Repository files navigation

IMDbayes ("I'm Da Bayes") : IMDb Genre Gap Analysis & Recommender

I love it when you call me Big Data.

IMDBayes Banner

A Data Science project analyzing the "Masterpiece Gap", the statistical difference between an average movie and the top 1% (p99) across different genres.

Project Overview

As software engineers, we often look at averages, but averages lie. If a genre has a polarizing audience (half 1/10, half 10/10), the average is 5/10—same as a "boring" genre.

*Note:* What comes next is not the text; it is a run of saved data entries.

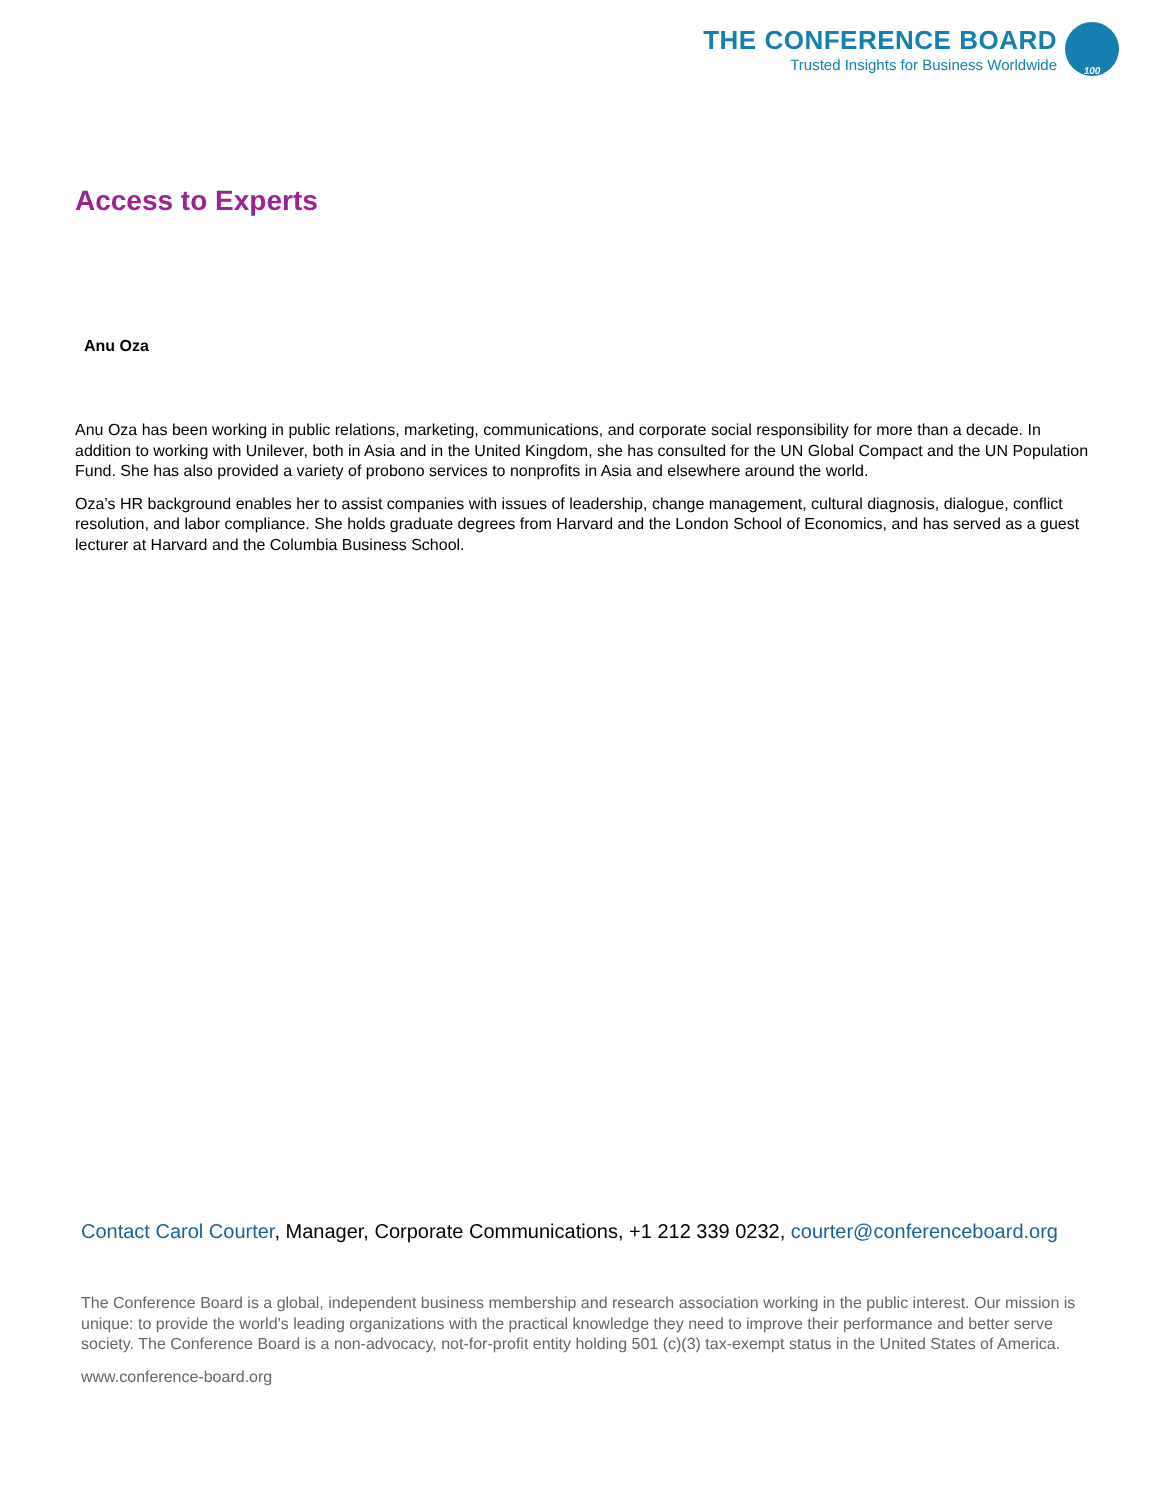THE CONFERENCE BOARD
Trusted Insights for Business Worldwide
100
Access to Experts
Anu Oza
Anu Oza has been working in public relations, marketing, communications, and corporate social responsibility for more than a decade. In addition to working with Unilever, both in Asia and in the United Kingdom, she has consulted for the UN Global Compact and the UN Population Fund. She has also provided a variety of probono services to nonprofits in Asia and elsewhere around the world.
Oza’s HR background enables her to assist companies with issues of leadership, change management, cultural diagnosis, dialogue, conflict resolution, and labor compliance. She holds graduate degrees from Harvard and the London School of Economics, and has served as a guest lecturer at Harvard and the Columbia Business School.
Contact Carol Courter, Manager, Corporate Communications, +1 212 339 0232, courter@conferenceboard.org
The Conference Board is a global, independent business membership and research association working in the public interest. Our mission is unique: to provide the world’s leading organizations with the practical knowledge they need to improve their performance and better serve society. The Conference Board is a non-advocacy, not-for-profit entity holding 501 (c)(3) tax-exempt status in the United States of America.
www.conference-board.org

This project uses Python, Pandas, and Bayesian Statistics to:

  1. Ingest & Clean raw IMDb datasets (streaming >200MB of data).
  2. Analyze the risk/reward profile of every major film genre.
  3. Recommend movies using a CLI tool with adjustable "Risk Tolerance" profiles.

Key Findings (The Data Science)

Our analysis revealed distinct "personalities" for each genre:

  • The Safe Bets (Documentary, Biography): These have high averages and low variance. It is statistically difficult to make a "bad" documentary.
  • The High-Risk/High-Reward (Horror, Sci-Fi): These have the lowest average ratings, but their p99 (Top 1%) ceiling is as high as Drama. This huge "gap" implies execution difficulty.
  • The Animation Anomaly: The only genre that consistently maintains both a high floor (average) and a high ceiling (p99).

Methodology & Metrics

1. The Weighted Rating (Bayesian Average)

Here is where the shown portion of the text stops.